Oh. This is moving so fast… but maybe that’s part of our story. Everyone’s love story follows a different path and while ours started messy, maybe it was always supposed to be a little chaotic.
“Alright Mr. First Down, Last Nerve. When did you become a fortune teller?”
“That mouth drives me crazy, Bridget.” He shakes his head. “Will you listen to what I’m telling you?”
“I’m trying.” I murmur. My nerves are fluttering around like trapped butterflies and it’s hard to stand here in the quiet.
Despite being previously engaged, Andrew wasn’t a man of big words or grand gestures so this is new for me. My feelings are all tangled up like a Celtic knot. Weston shoots from the hip, and has since the day I met him. He’s a shameless flirt, but I’m starting to think that maybe he was only that way with me.

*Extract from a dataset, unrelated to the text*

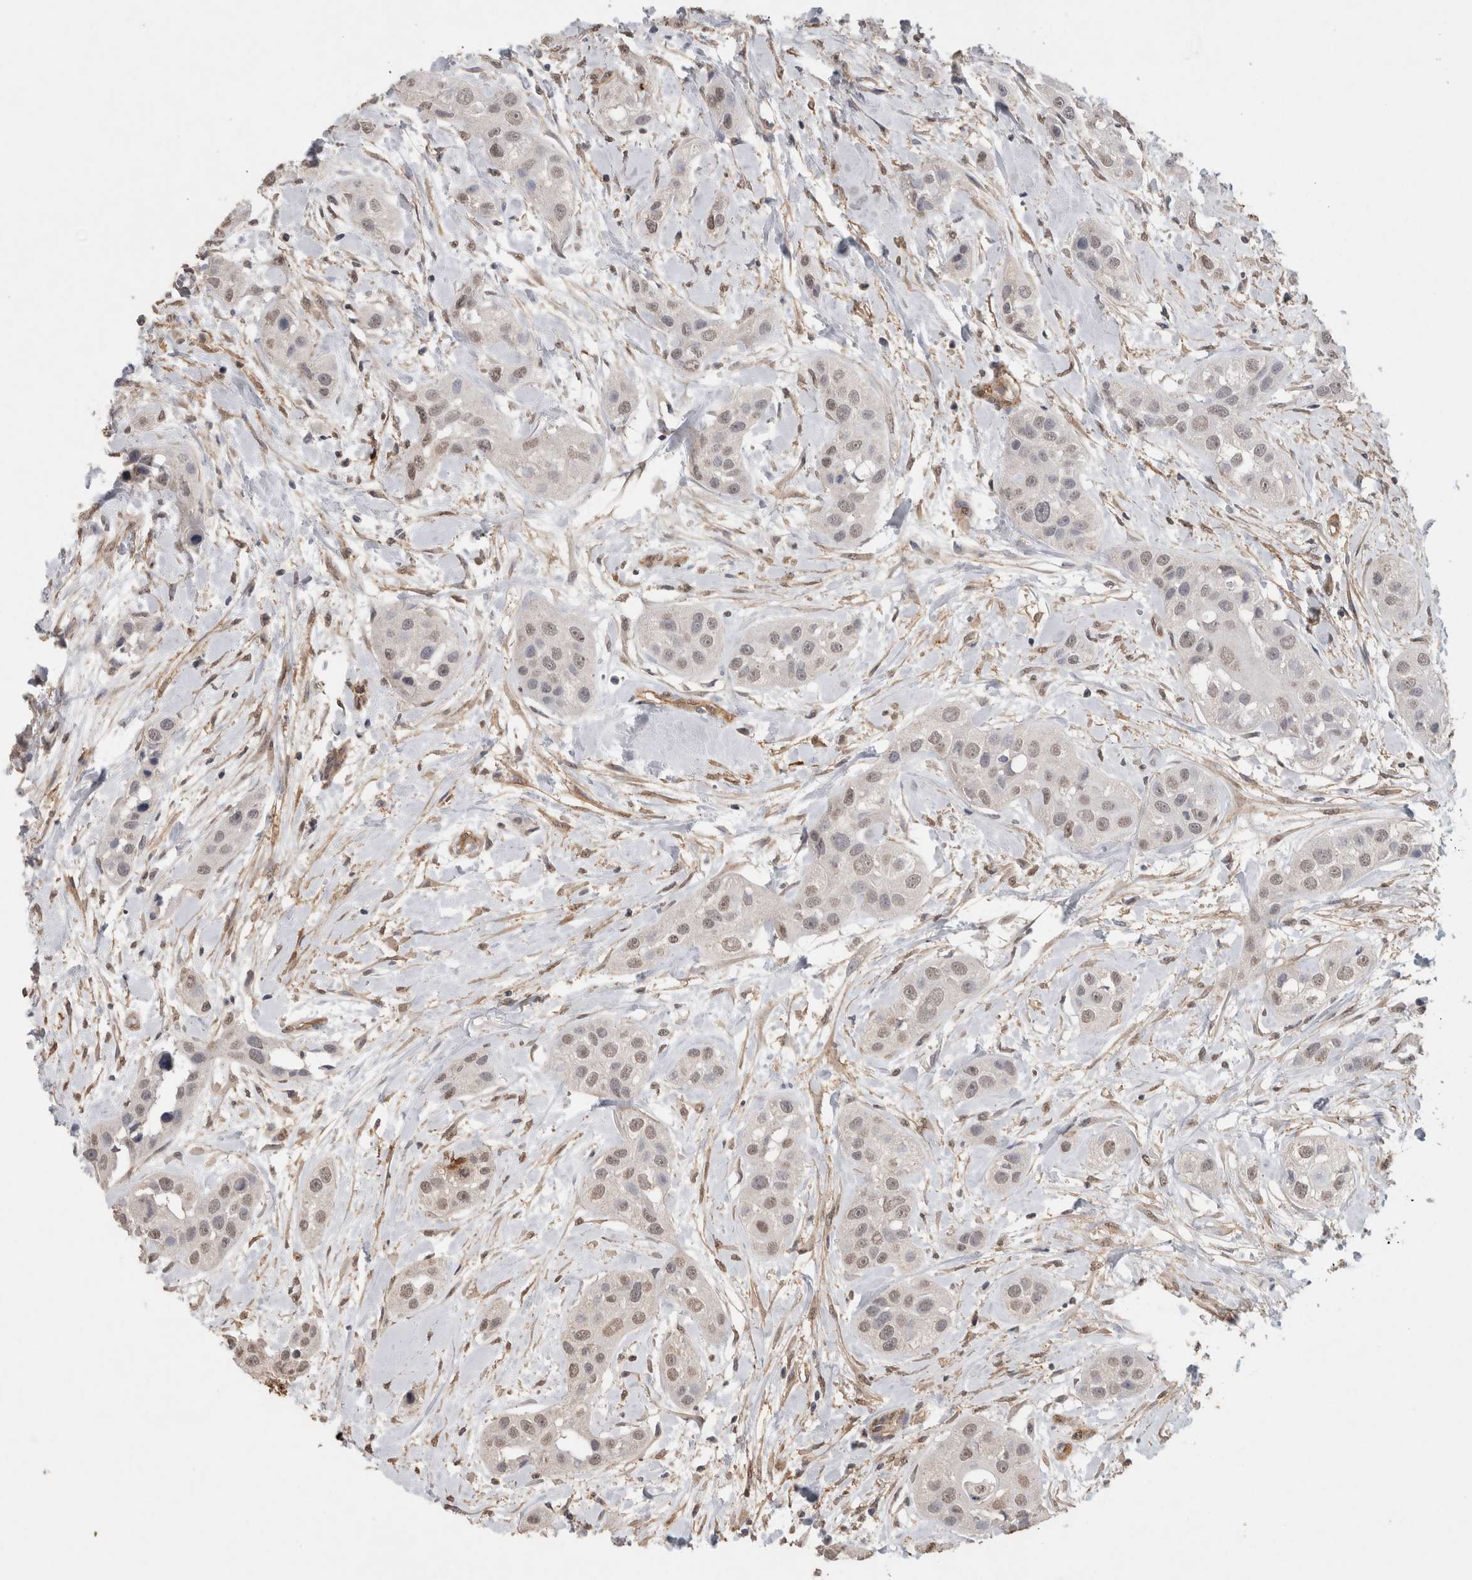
{"staining": {"intensity": "weak", "quantity": "25%-75%", "location": "nuclear"}, "tissue": "head and neck cancer", "cell_type": "Tumor cells", "image_type": "cancer", "snomed": [{"axis": "morphology", "description": "Normal tissue, NOS"}, {"axis": "morphology", "description": "Squamous cell carcinoma, NOS"}, {"axis": "topography", "description": "Skeletal muscle"}, {"axis": "topography", "description": "Head-Neck"}], "caption": "Protein staining of head and neck cancer tissue reveals weak nuclear positivity in approximately 25%-75% of tumor cells. Nuclei are stained in blue.", "gene": "RECK", "patient": {"sex": "male", "age": 51}}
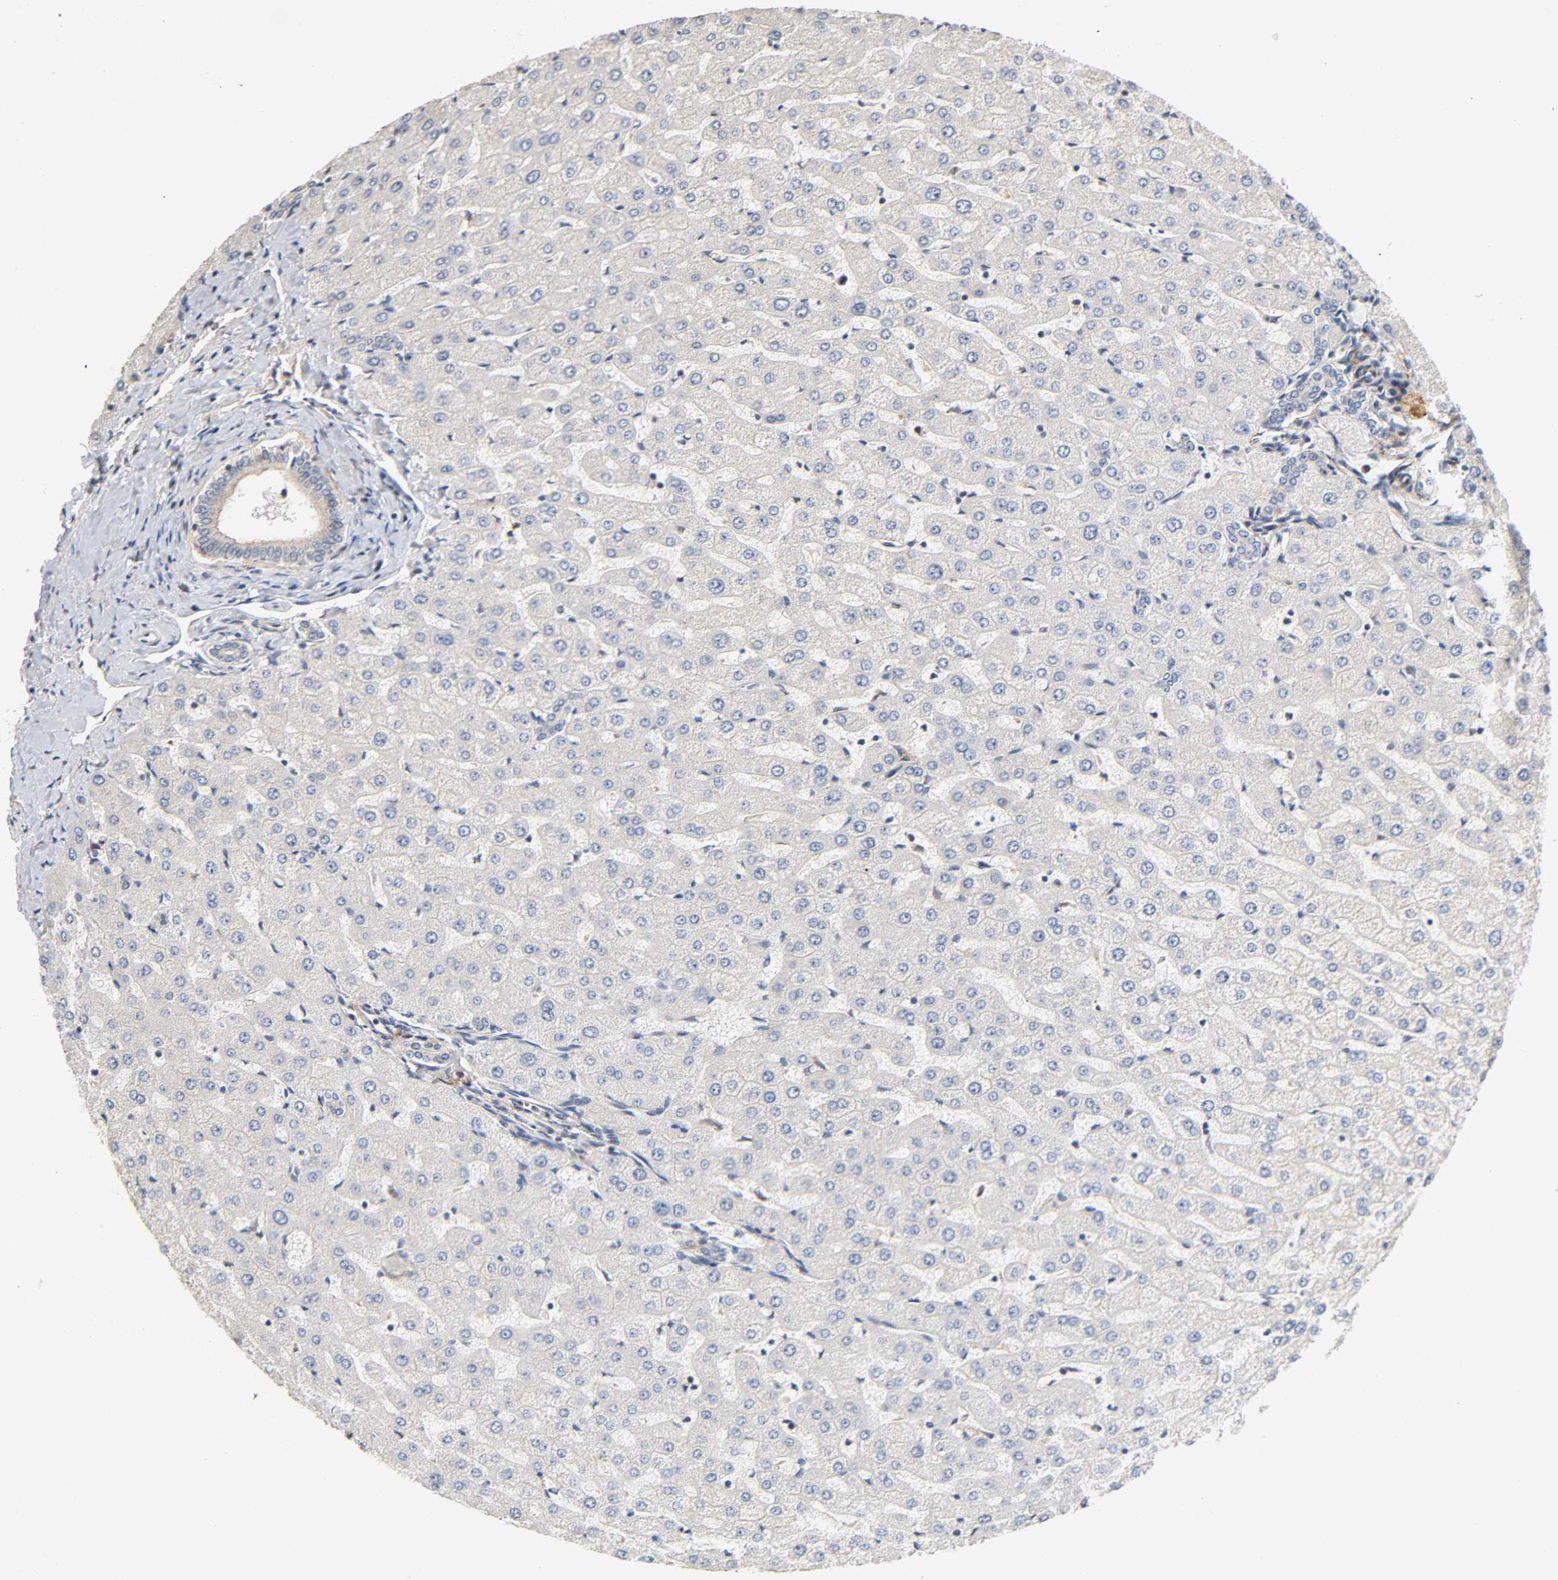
{"staining": {"intensity": "negative", "quantity": "none", "location": "none"}, "tissue": "liver", "cell_type": "Cholangiocytes", "image_type": "normal", "snomed": [{"axis": "morphology", "description": "Normal tissue, NOS"}, {"axis": "morphology", "description": "Fibrosis, NOS"}, {"axis": "topography", "description": "Liver"}], "caption": "DAB immunohistochemical staining of benign human liver demonstrates no significant staining in cholangiocytes.", "gene": "CASP9", "patient": {"sex": "female", "age": 29}}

And that makes me all warm and fuzzy inside.
“Mrs. O’Bradycallahan?—”
My head falls back in a laugh that probably sounds like I’ve lost my mind, but it’s so freeing. Let the people stare. I’m so stupidly happy I can’t stand it.
Look what happens when you color outside the lines!
When I finally collect myself, I school my face as seriously as I can manage so he realizes I’m taking him seriously. But the truth is, I could burst.
“Yes?”
He sighs. “You’ve made me watch that movie twice this week.”
“The first time was the house?—”
“Because you wanted to watch it,” he says, tucking a stray strand of hair behind my ear. Every place his skin touches sends flutters through my whole body.
“Details. The second time was already scheduled with the town for movie night. We didn’t have to go,” I say, but I don’t pull away when his fingers linger near my cheek.
“When are you going to figure out that I’d go anywhere just to be with you? You make me happy. I’m sure we’ll drive each other a little nuts, and there will probably be a thing or two we don’t like about each other—but it’s nothing we can’t work through. If we can survive a week in an enchanted house, I think we can handle a few bumps and bruises along the way.” He grins. “Marry me.”
He shows me a ring—a simple silver Claddagh. I love that I don’t have to tell him I’d hate a diamond. Maybe I won’t always feel that way, but at the moment it’s perfect.
This goes against every plan I ever made as a little girl, then as a woman who planned wedding for a living. There’s an expected timeline for things like this, and a week doesn’t fall into any of them.
But I don’t care.
I want adventure, and I want it with Weston. And our dogs.
My breath catches as a couple of the lanterns float in the sky like glowing wishes, even though they should be floating ones.
“I feel like Rapunzel,” I whisper.
“Then we should change Louie’s name to Pascal.” His arms pull me closer, protectively wrapping around me.
“Flynn’s horse was named Maximus. I think we can leave it.”
He pulls me in for a kiss, his lips lightly brushing over mine.
“You have your animal sidekick now. Want me to change your nickname to Princess?”
I wrinkle my nose. “No. I like Spitfire.”
“Do you still hate Goldilocks?”
It’s a minute before I answer because I have to think about it. I’m not sure I ever hated it. I was more irritated with our initial meeting because everything was wrong. We spent too much time flip-flopping between too hot or too cold.
“I think I can deal with it.” I sigh. “And the answer is yes, I’ll marry you.”
We don’t have to hurry to figure anything out because for now, everything is just right.